E-Smart's claim that it would not have entered into the contract had it known of Aiello's past is belied by its actions. E-Smart alleges that shortly after the parties entered into the September 1, 2001 agreement, and during the term of that agreement, Wayne Drizin began to uncover Aiello's past criminal problems. Yet, E-Smart took no action to prevent the contract from automatically renewing. E-Smart also took no action to terminate the contract even though it could have done so at any time by providing Capa with 90 days notice of its intent to cancel.

Capa was retained to promote E-Smart to brokers and to raise the public and investors awareness of E-Smart so that it could sell its stock and raise the capital needed to develop, manufacture and sell products based upon its proprietary technology. Capa was not retained to sell or offer for sale E-Smart common stock. Capa performed its contracted public relations services. It has earned its compensation. Therefore, the third counterclaim must be dismissed.

D.Damages

A trial, however, is needed on the issue of damages. Capa alleges causes of action for seeking specific performance of the September 1, 2001 agreement and money damages for breach of the agreement. There are questions of fact as to which is the proper remedy.

A contract for the issuance of stock will not be specifically enforced where the remedy at law is sufficient. 72 NY Jur 2d Investment Securities §99. The remedy at law is sufficient when the stock is traded on the open market and its value can be readily and easily determined. Waddle v. Cabana, 220 NY 18 (1917); Haymarket LLC v. D.G. Jewellery of Canada, Ltd., 290 AD2d 318 (1st Dept., 2002); The Winchester-Simmons Co. v. Simmons, 222 App.Div. 639 (1st Dept., 1928); and Kennedy v. Thompson, 97 App.Div. 296 (2nd Dept., 1904). See also, 72 NY Jur 2d Investment Securities §99.

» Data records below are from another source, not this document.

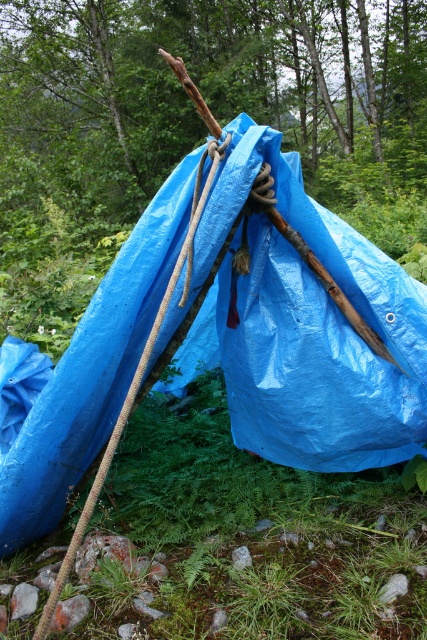
Is blue tarpaulin at center smaller than roperoughrope at left?

No.

Is point (412, 307) behind point (99, 486)?

Yes.

Which is in front, point (310, 410) or point (181, 253)?

Positioned in front is point (181, 253).

The image size is (427, 640). I want to click on blue tarpaulin at center, so click(x=300, y=323).

Can you confirm if blue tarpaulin tent at center is smaller than roperoughrope at left?

Actually, blue tarpaulin tent at center might be larger than roperoughrope at left.

Can you confirm if blue tarpaulin tent at center is thinner than roperoughrope at left?

Incorrect, blue tarpaulin tent at center's width is not less than roperoughrope at left's.

You are a GUI agent. You are given a task and a screenshot of the screen. Output one action in this format:
    pyautogui.click(x=<x>, y=<y>)
    Task: Click on the blue tarpaulin tent at center
    Image resolution: width=427 pixels, height=640 pixels.
    Given the screenshot: What is the action you would take?
    204,88

Does blue tarpaulin at center appear under blue tarpaulin tent at center?

Yes, blue tarpaulin at center is below blue tarpaulin tent at center.

Is blue tarpaulin at center positioned in front of blue tarpaulin tent at center?

Yes.

Which is in front, point (248, 256) or point (105, 120)?

Positioned in front is point (248, 256).

Find the location of `blue tarpaulin at center`. blue tarpaulin at center is located at coordinates (300, 323).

A contract for the issuance of securities will be specifically enforced where the remedy [*6]at law is inadequate such as where the stock is not easily obtainable or its value cannot be readily ascertained. Waddle v. Cabana, supra; and Haymarket LLC v. D.G. Jewellery of Canada Ltd., supra; Baltimore Realty Corp. v. Alman, 282 App.Div. 714 (2nd Dept., 1953); and The Winchester-Simmons Co. v. Simmons, supra. See also, 72 NY Jur 2d Investment Securities §99.

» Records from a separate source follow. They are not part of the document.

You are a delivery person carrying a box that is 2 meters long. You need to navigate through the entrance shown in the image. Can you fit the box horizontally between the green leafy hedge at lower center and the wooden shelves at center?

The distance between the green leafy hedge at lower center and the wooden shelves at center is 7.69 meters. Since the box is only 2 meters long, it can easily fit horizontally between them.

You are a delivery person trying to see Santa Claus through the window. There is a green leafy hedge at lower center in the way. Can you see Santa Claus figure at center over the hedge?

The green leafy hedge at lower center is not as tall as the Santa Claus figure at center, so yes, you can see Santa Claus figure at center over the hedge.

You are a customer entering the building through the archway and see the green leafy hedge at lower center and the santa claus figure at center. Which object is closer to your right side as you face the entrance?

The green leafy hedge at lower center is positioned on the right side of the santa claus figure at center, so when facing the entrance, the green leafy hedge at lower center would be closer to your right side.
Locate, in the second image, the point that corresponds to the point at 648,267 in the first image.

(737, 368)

It is unclear from the papers whether money damages or specific performance is the appropriate remedy. While E-Smart stock is publicly traded, there is no evidence as to the value of the stock or whether a method exists to determine the value of such a large number of shares. There is also no evidence as to whether the number of shares to be issued pursuant to the terms of the September 1, 2001 agreement could be purchased on the open market. There is also no evidence as to whether E-Smart stock was publicly traded at the time that the shares were supposed to be issued. It must be determined the date upon which the stock was to be issued for valuation purposes.

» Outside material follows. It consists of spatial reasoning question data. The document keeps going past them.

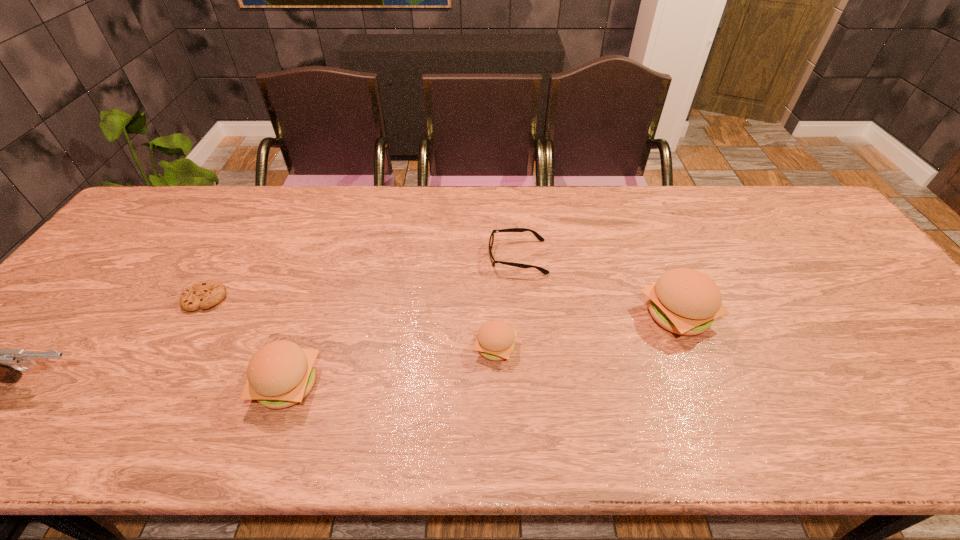
In the image, there is a desktop. Where is `free space at the right edge`? Image resolution: width=960 pixels, height=540 pixels. free space at the right edge is located at coordinates (x=814, y=263).

Where is `vacant space at the far right corner of the desktop`? Image resolution: width=960 pixels, height=540 pixels. vacant space at the far right corner of the desktop is located at coordinates (789, 197).

At what (x,y) coordinates should I click in order to perform the action: click on free point at the near right corner. Please return your answer as a coordinate pair (x, y). Looking at the image, I should click on (912, 402).

This screenshot has height=540, width=960. In order to click on empty location between the second object from left to right and the third shortest object in this screenshot , I will do `click(350, 323)`.

In order to click on blank region between the shortest hamburger and the rightmost hamburger in this screenshot , I will do `click(587, 331)`.

You are a GUI agent. You are given a task and a screenshot of the screen. Output one action in this format:
    pyautogui.click(x=<x>, y=<y>)
    Task: Click on the free space between the leftmost hamburger and the fifth object from right to left
    The width and height of the screenshot is (960, 540).
    Given the screenshot: What is the action you would take?
    pyautogui.click(x=247, y=341)

The height and width of the screenshot is (540, 960). I want to click on free space between the fifth object from right to left and the spectacles, so click(362, 278).

Find the location of a particular element. Image resolution: width=960 pixels, height=540 pixels. empty space between the second hamburger from right to left and the second shortest object is located at coordinates (507, 302).

The image size is (960, 540). In order to click on object that is the second closest to the second hamburger from left to right in this screenshot , I will do `click(684, 301)`.

Locate which object is the fifth closest to the fourth tallest object. Please provide its 2D coordinates. Your answer should be formatted as a tuple, i.e. [(x, y)], where the tuple contains the x and y coordinates of a point satisfying the conditions above.

[(0, 365)]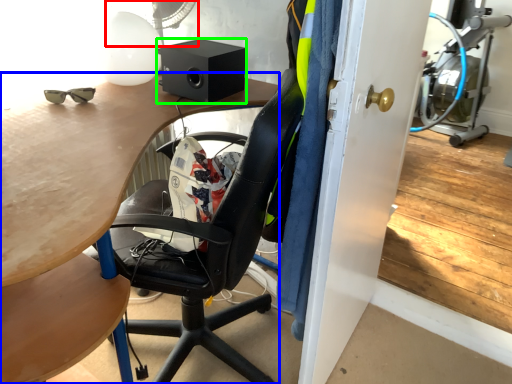
Question: Which object is positioned closest to mechanical fan (highlighted by a red box)? Select from desk (highlighted by a blue box) and loudspeaker (highlighted by a green box).

Choices:
 (A) desk
 (B) loudspeaker

Answer: (B)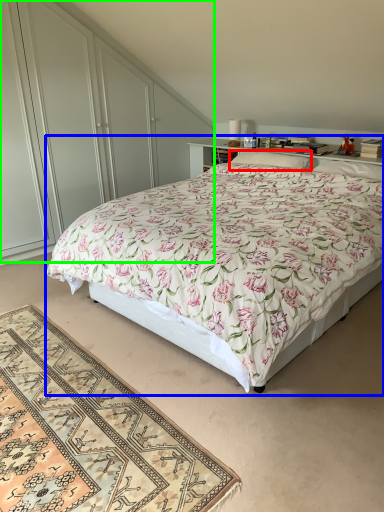
Question: Considering the real-world distances, which object is closest to pillow (highlighted by a red box)? bed (highlighted by a blue box) or dresser (highlighted by a green box).

Choices:
 (A) bed
 (B) dresser

Answer: (A)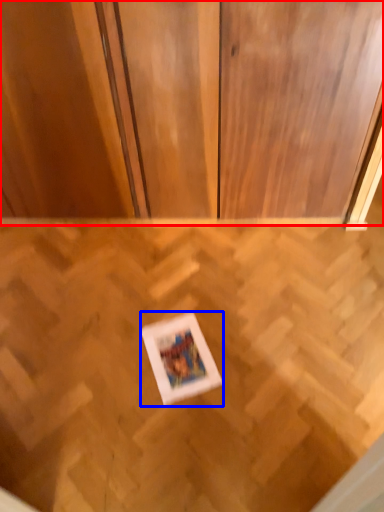
Question: Which object is further to the camera taking this photo, dresser (highlighted by a red box) or picture frame (highlighted by a blue box)?

Choices:
 (A) dresser
 (B) picture frame

Answer: (B)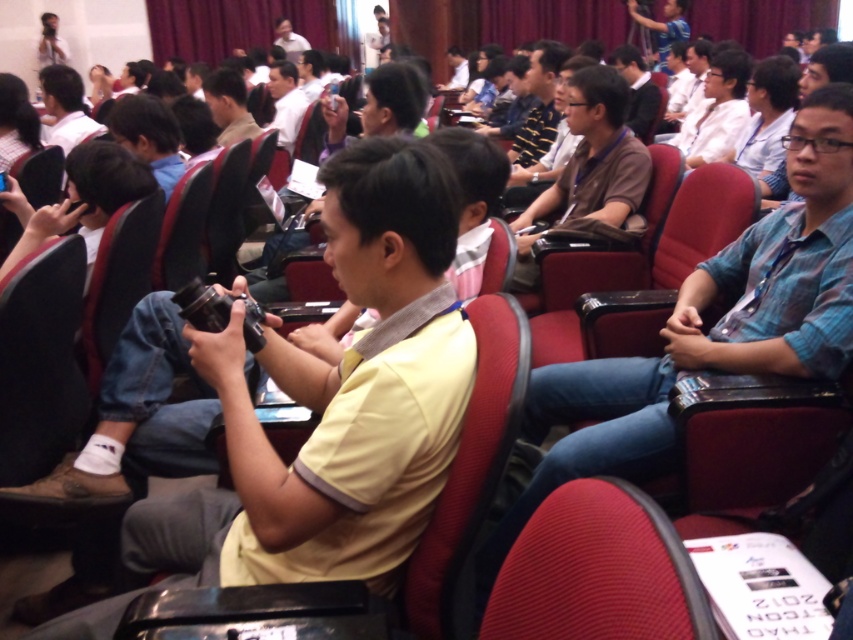
You are sitting in the conference room and want to take a photo of the presentation. The yellow matte shirt at center is blocking your view. Can you move the matte plastic chair at center to the side to get a better angle?

The yellow matte shirt at center is above the matte plastic chair at center, meaning the shirt is positioned higher than the chair. Since the shirt is blocking your view, moving the chair might not help as the obstruction is the shirt, not the chair itself.

You are organizing a photo shoot in this scene and need to position two subjects. The first subject is wearing a blue plaid shirt at right, and the second is wearing a white shirt at upper center. Based on the scene description, which subject requires more space for their pose?

The blue plaid shirt at right might require more space for their pose since they are wider than the white shirt at upper center.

The September 1, 2001 agreement provides for the issuance of the 50,000 per month. It is unclear whether the stock was to be issued on a monthly basis or at one time at the end of the agreement.

Finally, Paragraph 10.3 provides for attorney's fees to a party who prevails in any action brought relating to the agreement.

An agreement to pay legal fees is enforceable. See, Glatter v. Chase Manhattan Bank, 239 AD2d 68 (2nd Dept., 1998). Legal fees are awarded on a quantum meruit basis. See, Simoni v. Time-Line, Inc., 272 AD2d 537 (2nd Dept., 2000); and Borg v. Belair Ridge Development Corp., 270 AD2d 377 (2nd Dept., 2000). Therefore, the matter must be set down for a hearing on the legal fees due. Arent Fox Kintner Plotkin & Kahn, PLLC v. Lurzer GmbH, 297 AD2d 590 (1st Dept. 2002).

Accordingly, it is,

ORDERED, that Plaintiff's motion for summary judgment is granted as to the issue of liability; and it is further

ORDERED, that Plaintiff's motion to dismiss Defendant's counterclaims is granted; and it is further,

ORDERED, that counsel for the parties are directed to appear for a conference on November 29, 2004 at 9:30 a.m. to schedule a trial on the issue of damages and to determine the amount of attorney's fees due.

This constitutes the decision and Order of the Court.

Dated: Mineola, NY _____________________________

November 15, 2004 Hon. LEONARD B. AUSTIN, J.S.C.